We are living in a time, where modern art has a tendency to announce the death of the old, soul-building artistic traditions ... no more Renaissance ... no more Humanism!

- Is it really true that everything today is different? - Can we no longer learn anything from medieval art, the Renaissance, the Baroque etc.?


When we visit an art museum, why do we just pass by all the art created before a certain date, without immersing ourselves in it, or at least searching for new ways of looking at it? Just because art is of an older period, does not necessarily mean that it doesn't include deeper language, values, ideas or meening ...


Tyrpak finds inspiration for his paintings in, amongst other things, the works of the renowned masters such as Durer, Rubens, Caravaggio, Velázquez, Goya and Krøjer, saying:


"Today I feel that, once again, I am getting closer to the old masters' universe and way of thinking, but not in the same way as in my youth. During my time at the academy, I enthusiastically studied art from different art-historic drawers.

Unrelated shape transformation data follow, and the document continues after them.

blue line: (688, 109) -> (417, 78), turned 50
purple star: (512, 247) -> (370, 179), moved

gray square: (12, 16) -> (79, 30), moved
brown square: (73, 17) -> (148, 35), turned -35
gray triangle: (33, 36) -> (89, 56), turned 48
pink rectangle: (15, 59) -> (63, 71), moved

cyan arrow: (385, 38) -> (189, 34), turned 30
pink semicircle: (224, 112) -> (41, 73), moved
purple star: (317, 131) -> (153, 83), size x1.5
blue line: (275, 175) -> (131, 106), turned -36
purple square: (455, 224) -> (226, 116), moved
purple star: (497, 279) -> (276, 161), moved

Today I look at earlier works of art wearing some kind of "experience" glasses, which filter, analyse and eventually show things that I couldn't see before, giving me insight and inspiration towards a new interpretation for alternative artistic expression and language.

Paraphrases will show pictures, where I challenge and confront myself, aiming at finding similarities between the old and the new, the recognised and the experimental."

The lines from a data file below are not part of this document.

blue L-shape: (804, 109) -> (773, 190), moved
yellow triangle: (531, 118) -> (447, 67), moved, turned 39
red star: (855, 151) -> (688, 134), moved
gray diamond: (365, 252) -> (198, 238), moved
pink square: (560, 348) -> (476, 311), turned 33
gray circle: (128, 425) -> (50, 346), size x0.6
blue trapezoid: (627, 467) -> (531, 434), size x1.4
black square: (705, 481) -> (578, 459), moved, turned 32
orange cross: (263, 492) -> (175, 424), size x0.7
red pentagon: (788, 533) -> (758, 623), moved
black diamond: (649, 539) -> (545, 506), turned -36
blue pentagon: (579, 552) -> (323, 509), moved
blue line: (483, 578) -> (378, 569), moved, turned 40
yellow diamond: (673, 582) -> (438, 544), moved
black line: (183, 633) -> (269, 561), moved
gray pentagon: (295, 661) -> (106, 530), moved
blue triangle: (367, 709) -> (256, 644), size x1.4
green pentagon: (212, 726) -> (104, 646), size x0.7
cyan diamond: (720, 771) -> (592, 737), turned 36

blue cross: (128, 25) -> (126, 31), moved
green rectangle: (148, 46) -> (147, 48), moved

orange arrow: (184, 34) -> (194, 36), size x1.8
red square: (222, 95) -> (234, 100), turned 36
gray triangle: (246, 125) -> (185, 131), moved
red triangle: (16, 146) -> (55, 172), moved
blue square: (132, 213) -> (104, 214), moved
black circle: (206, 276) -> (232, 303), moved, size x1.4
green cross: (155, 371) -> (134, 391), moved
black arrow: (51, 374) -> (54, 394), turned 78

Face to face with the great masters, Tyrpak aims to challenge the artistic establishment, but interpret it and thereby make it alive, exciting and modern.

In his art you will find a newly developed form of life in the human bodies of the old paintings, expressed in lines, surfaces and dots, which really work in the field of tension between opposites.


These successful paraphrases lay in the perception that it is possible to recognise the original artwork in the new, discovering similarities and differences spanning time and place.


Tyrpak's style, emphasised by a powerful, expressive technique, where the motif is built in layers of brush strokes and chiselled areas, with over-painting and highlights, coloristic power and fading, contrast and harmony. The expression lies naturally far from the great masters valors, fabric imitation and details.


In a modern civilisation it can be difficult to be an artist with an art-historic view, but Tyrpak succeeds in making his art express other people's feelings, which is exactly where the old romantic themes meet modern reality.

He is searching in the great past - and there, we can all find inspiration to discover our own roots of contemporary art.